* **EXERCISE BRIEF**
A picture-free, exact transcript of the entries below is required.
─── MATERIAL FOR THE TASK ───
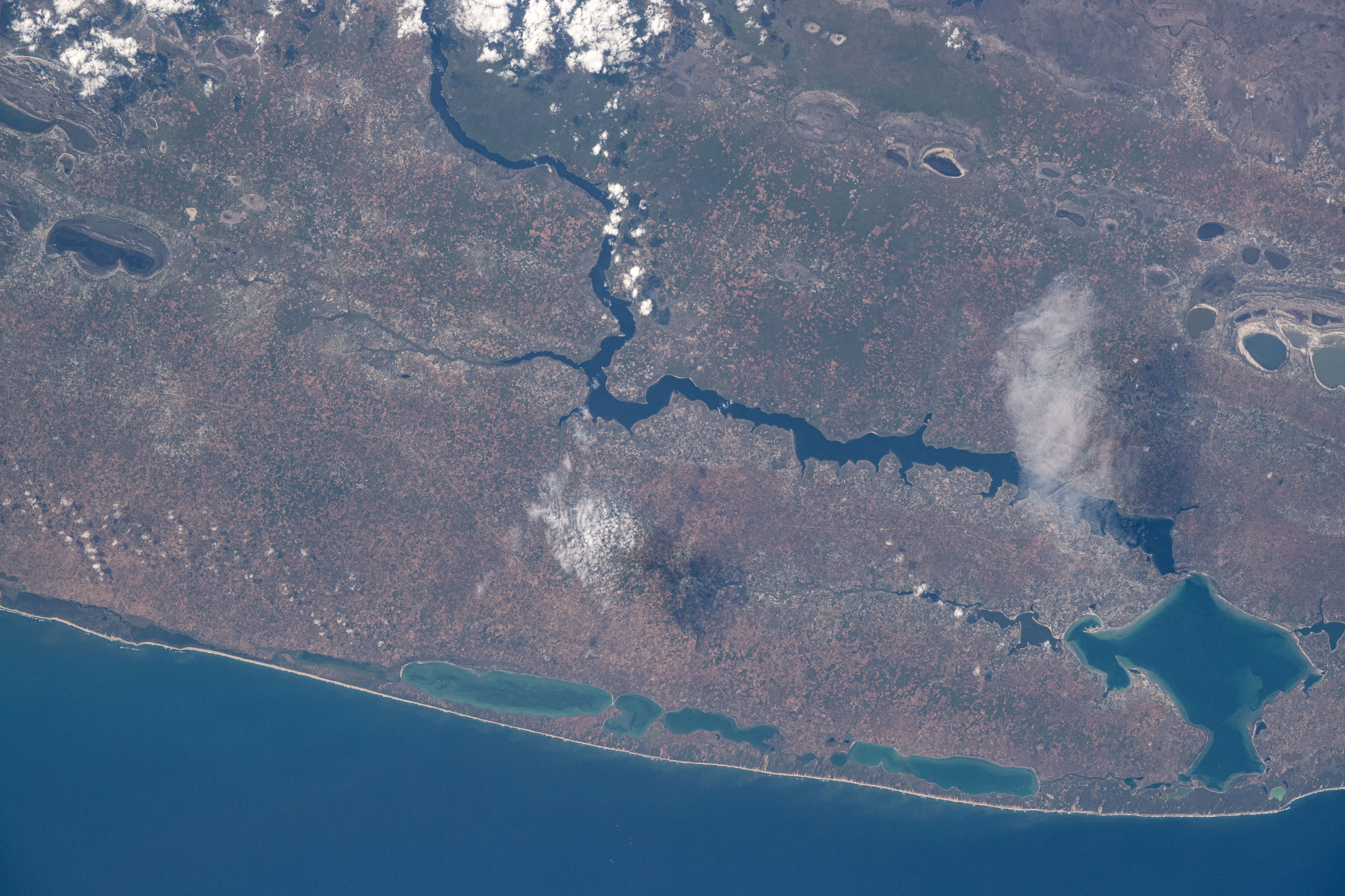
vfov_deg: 6.9
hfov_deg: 10.3
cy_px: 448
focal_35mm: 200
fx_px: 7472
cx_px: 672
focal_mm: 200
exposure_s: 1/3200
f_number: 7.1
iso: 640
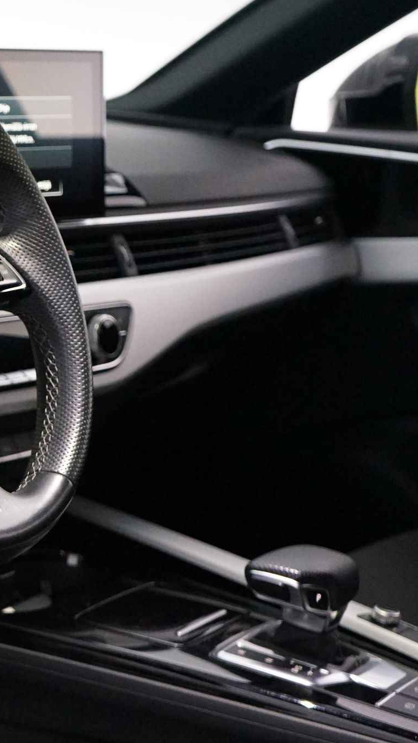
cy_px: 366
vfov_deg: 20.2
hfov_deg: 11.1
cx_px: -154
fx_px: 2088
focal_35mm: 106
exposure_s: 1/60
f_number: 5
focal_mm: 55
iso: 6400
───
* **ANSWER BELOW**
vfov_deg: 6.9
hfov_deg: 10.3
cy_px: 448
focal_35mm: 200
fx_px: 7472
cx_px: 672
focal_mm: 200
exposure_s: 1/3200
f_number: 7.1
iso: 640
cy_px: 366
vfov_deg: 20.2
hfov_deg: 11.1
cx_px: -154
fx_px: 2088
focal_35mm: 106
exposure_s: 1/60
f_number: 5
focal_mm: 55
iso: 6400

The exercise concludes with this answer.